Bonnie Leman’s Quilter’s Newsletter Magazine, founded in 1969, was the first quilt-dominated magazine. Others soon followed, including Lady’s Circle Patchwork Quilts, Quilt World, and the American Quilter. The latter promotes the American Quilter’s Society, founded by William and Meredith Schroeder in 1984, with an annual contest and show in Paducah, Kentucky.

The International Quilt Festival, founded by Karey Bresenhan in 1974, holds an annual conference in Houston, Texas. Other groups include the American Quilt Study Group, National Quilting Association, Quilt Heritage Foundation, International Quilt Association, and Alliance for American Quilts. Many state and local guilds actively promote quilting for education and charitable purposes.

Museums such as the Smithsonian Institution, Metropolitan Museum of Art, and American Museum of Folk Art display quilts from their collections. Regional museums and collections include the American Textile History Museum and New England Quilt Museum, both in Lowell, Massachusetts; the Museum of the American Quilter, Paducah, Kentucky; the International Quilt Study Center, Lincoln, Nebraska; the Rocky Mountain Quilt Museum, Golden, Colorado; the San Jose Museum of Quilts and Textiles, San Jose, California; and the Latimer Quilt and Textile Center in Tillamook, Oregon.

Quilters have competed for recognition ever since the 19th-century county fair. National quilt contests of the 20th century, notably the 1933 World’s Fair quilt contest sponsored by Sears, Roebuck and Company and the 1977 Bicentennial contest sponsored by Good Housekeeping magazine, have contributed to interest in quilting and brought forward national teachers like Jinny Beyer.
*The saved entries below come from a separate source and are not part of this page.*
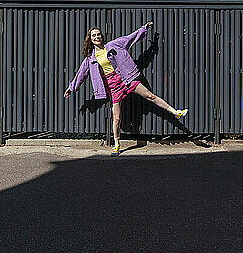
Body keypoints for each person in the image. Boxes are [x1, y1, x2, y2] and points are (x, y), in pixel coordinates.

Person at [64, 21, 188, 156]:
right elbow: (81, 74)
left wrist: (143, 29)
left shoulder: (113, 45)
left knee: (150, 96)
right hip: (112, 87)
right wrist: (72, 88)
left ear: (102, 36)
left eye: (98, 35)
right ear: (90, 39)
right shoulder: (90, 58)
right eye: (94, 36)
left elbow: (130, 38)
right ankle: (117, 145)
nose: (97, 37)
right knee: (116, 118)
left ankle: (175, 112)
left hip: (126, 78)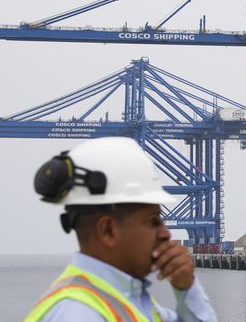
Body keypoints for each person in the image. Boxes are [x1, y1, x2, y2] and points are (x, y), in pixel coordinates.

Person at [24, 137, 218, 322]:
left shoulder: (126, 301)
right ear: (108, 231)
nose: (166, 233)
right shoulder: (78, 313)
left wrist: (186, 286)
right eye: (153, 221)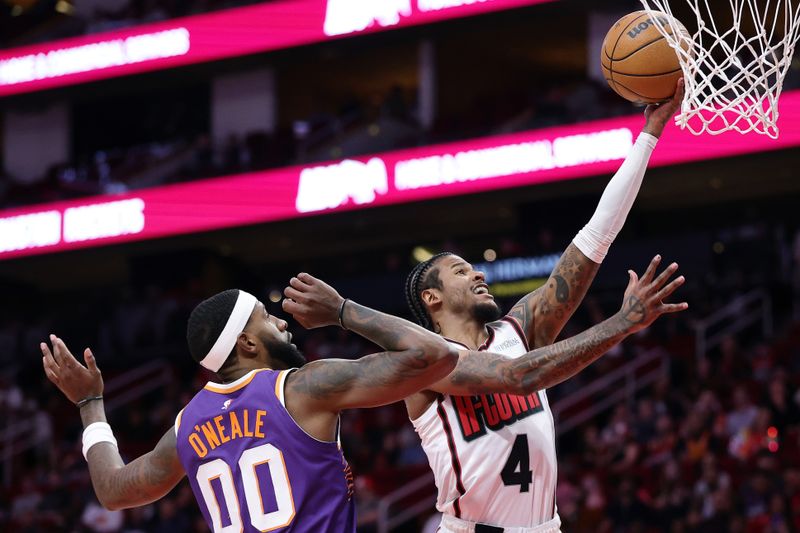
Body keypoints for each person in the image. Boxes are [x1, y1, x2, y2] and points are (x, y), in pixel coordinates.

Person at [399, 83, 687, 532]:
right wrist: (622, 324)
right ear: (431, 298)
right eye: (460, 271)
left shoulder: (519, 329)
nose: (477, 274)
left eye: (473, 268)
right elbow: (522, 375)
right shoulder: (427, 360)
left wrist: (650, 132)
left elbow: (594, 238)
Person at [41, 282, 459, 532]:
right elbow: (435, 355)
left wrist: (89, 403)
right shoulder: (301, 388)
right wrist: (341, 311)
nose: (282, 322)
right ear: (247, 343)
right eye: (266, 317)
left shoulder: (187, 425)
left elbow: (113, 491)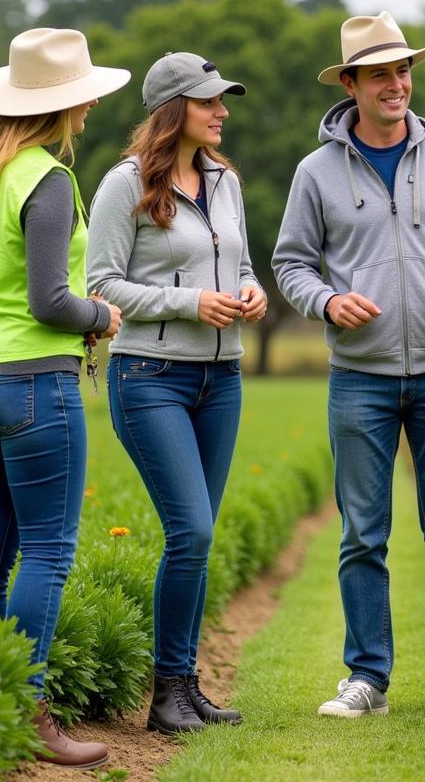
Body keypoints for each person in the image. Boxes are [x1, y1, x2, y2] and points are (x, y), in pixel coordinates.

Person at [272, 11, 425, 719]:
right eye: (380, 74)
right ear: (351, 85)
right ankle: (366, 677)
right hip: (359, 378)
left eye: (403, 71)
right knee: (362, 532)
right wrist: (327, 302)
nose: (397, 84)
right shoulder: (316, 174)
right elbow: (290, 263)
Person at [0, 27, 127, 768]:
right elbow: (51, 301)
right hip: (33, 386)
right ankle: (27, 707)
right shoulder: (46, 177)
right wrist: (101, 316)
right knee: (47, 548)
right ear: (68, 103)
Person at [86, 51, 265, 736]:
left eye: (224, 100)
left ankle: (185, 687)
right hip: (149, 379)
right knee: (189, 530)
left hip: (222, 380)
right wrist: (190, 303)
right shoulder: (123, 186)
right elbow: (100, 286)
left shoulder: (226, 182)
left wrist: (251, 293)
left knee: (199, 538)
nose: (223, 111)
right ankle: (165, 697)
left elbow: (241, 264)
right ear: (173, 110)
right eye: (209, 100)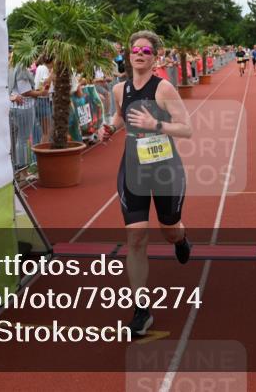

By the 1980s timesaving tools and techniques, especially the rotary cutter and strip piecing, began changing quilting. Television personalities such as Georgia Bonesteel, along with the shows Simply Quilts and Quilt-in-a-Day, provided quilt history and instruction. Innovative techniques developed by art quilters such as Caryl Bryer Fallert as well as those specializing in more traditional work, such as Nancy Martin, Ami Simms, and Judy Martin, reached an international audience through books, conferences, and the Internet.

Interest in quilting is not confined to North America; Great Britain, France, Australia, New Zealand, and Japan have flourishing quilting communities. American quilts are collected and copied worldwide as folk art and textile art.